- Born: Ronald Keith Chatto 1924 Kogarah, New South Wales, Australia
- Died: 22 October 1992 (aged 67–68)
- Occupations: Cartoonist, writer, illustrator
- Writing career
- Genres: Adventure, crime, westerns, Pulp Fiction

= Keith Chatto =

Australian illustrator and cartoonist (1924–1992)

Ronald Keith Chatto (1924 – 22 October 1992) was an Australian comic book artist and writer. He was the first Australian illustrator to draw a full-length episode of The Phantom comic.

==Biography==
Keith Chatto was born at Kogarah, New South Wales in 1924, the son of an accountancy clerk. Chatto was educated at Kogarah Primary School, Canterbury High School and Sydney Grammar School. His father, an accountant for Smith's Weekly, showed his son's sketches to the art staff at the magazine, where he was invited by Jim Russell to attend weekly art classes. On leaving school Chatto found work with the art department of Greater Union Theatres then drawing aircraft recognition charts for the Australian Air Training Corps before enlisting with the RAAF.

Following his demobilisation in 1946 he had his first comic strip published, Destiny Scott, in the mid-week children's section of the Sydney Morning Herald on 26 June 1946. Also, in 1947, Chatto produced two comic strips for a nudist magazine, The Australian Sunbather, which was published by Ashworth Publications. When Destiny Scott ended he contributed to the All-Australian Comics group on Bunny Allen, The Glamour Girl and The Buccaneer.
He had an eye for a good line and a very good talent at drawing women. Some of his strips, like Glamour Girl and Wanda Dare, were good examples of his art. I don't mean to say he was a 'perv', or anything like that, but he captured women well.
— Jim Russell
In 1949 Chatto created The Lone Wolf for Atlas Publications, which was later drawn by Yaroslav Horak, and in 1954 created Steven Carlisle for Larry Cleland Publishing Company. By 1955 Chatto branched out to other forms of commercial art including magazine illustrations, record sleeves and cover illustrations for pulp fiction novels, where in the 1950s he was produced upwards of six covers a week. He also worked on The Twilight Ranger and El Lobo at Cleveland Publishing.
I began working exclusively for Cleveland Publishing Company, at first illustrating and designing pocket book covers.
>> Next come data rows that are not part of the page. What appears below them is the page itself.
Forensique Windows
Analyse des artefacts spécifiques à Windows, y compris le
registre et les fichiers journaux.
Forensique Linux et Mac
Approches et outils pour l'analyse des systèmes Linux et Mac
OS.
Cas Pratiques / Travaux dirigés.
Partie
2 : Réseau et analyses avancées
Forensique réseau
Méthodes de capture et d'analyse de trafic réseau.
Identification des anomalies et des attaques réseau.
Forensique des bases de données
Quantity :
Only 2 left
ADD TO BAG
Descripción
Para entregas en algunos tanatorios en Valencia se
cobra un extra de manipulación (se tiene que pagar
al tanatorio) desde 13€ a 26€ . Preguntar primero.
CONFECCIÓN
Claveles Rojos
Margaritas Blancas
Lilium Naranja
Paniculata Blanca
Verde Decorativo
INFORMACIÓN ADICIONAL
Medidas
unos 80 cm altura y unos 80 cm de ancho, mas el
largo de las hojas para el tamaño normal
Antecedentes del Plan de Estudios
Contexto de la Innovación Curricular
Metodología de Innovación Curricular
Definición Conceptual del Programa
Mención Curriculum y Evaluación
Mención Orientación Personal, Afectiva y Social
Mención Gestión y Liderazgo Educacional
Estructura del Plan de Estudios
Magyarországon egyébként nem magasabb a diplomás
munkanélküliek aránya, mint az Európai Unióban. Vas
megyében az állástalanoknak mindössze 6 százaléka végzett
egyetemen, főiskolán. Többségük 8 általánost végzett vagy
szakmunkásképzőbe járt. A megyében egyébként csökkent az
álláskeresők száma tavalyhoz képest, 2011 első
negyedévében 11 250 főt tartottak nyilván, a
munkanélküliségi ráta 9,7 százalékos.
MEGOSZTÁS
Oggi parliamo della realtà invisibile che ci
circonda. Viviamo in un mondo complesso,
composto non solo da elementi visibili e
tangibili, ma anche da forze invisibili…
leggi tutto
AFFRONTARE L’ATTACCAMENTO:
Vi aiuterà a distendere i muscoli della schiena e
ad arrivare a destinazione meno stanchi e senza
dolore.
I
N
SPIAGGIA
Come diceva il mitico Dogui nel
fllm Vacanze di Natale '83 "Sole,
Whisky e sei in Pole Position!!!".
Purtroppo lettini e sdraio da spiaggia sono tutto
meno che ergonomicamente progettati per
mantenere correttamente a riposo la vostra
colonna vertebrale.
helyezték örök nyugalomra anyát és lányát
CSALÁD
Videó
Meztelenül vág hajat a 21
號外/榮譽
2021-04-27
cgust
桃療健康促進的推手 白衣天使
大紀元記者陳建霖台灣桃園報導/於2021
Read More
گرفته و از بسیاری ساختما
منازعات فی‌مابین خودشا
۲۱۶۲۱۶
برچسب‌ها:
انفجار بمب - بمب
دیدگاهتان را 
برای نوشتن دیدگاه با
At one period about this time, I was producing an average of six full colour covers each and every week for various publishers. [Jack Atkins] commissioned me to illustrate a radio serial written by Michael Noonan, called The Twilight Ranger. I had to adapt for the comic book Michael's scripts and illustrate them.
— Keith Chatto
 With the introduction of television Chatto left the comic book industry to become a freelance film producer and cine cameraman. He continued to work in the comics field on a part-time basis drawing comic book covers for Page Publications and a series of Skippy comics in 1967. Unfortunately the comic book was produced after the television series had peaked in popularity. In mid 1977 he began drawing the Sunday version of Air Hawk and the Flying Doctors, having previously ghosted the strip for a short period in 1972.

In 1990 saw the publication of the first Australian-written and drawn full-length Phantom story, Rumble in the Jungle, with Chatto providing the illustrations and Jim Shepherd the storyline. Chatto followed this by illustrating two more Phantom stories, Return of the Singh Brotherhood and The Kings Cross Connection in 1992, again collaborations with Shepherd.

Chatto died of cancer on 22 October 1992 at the age of 67.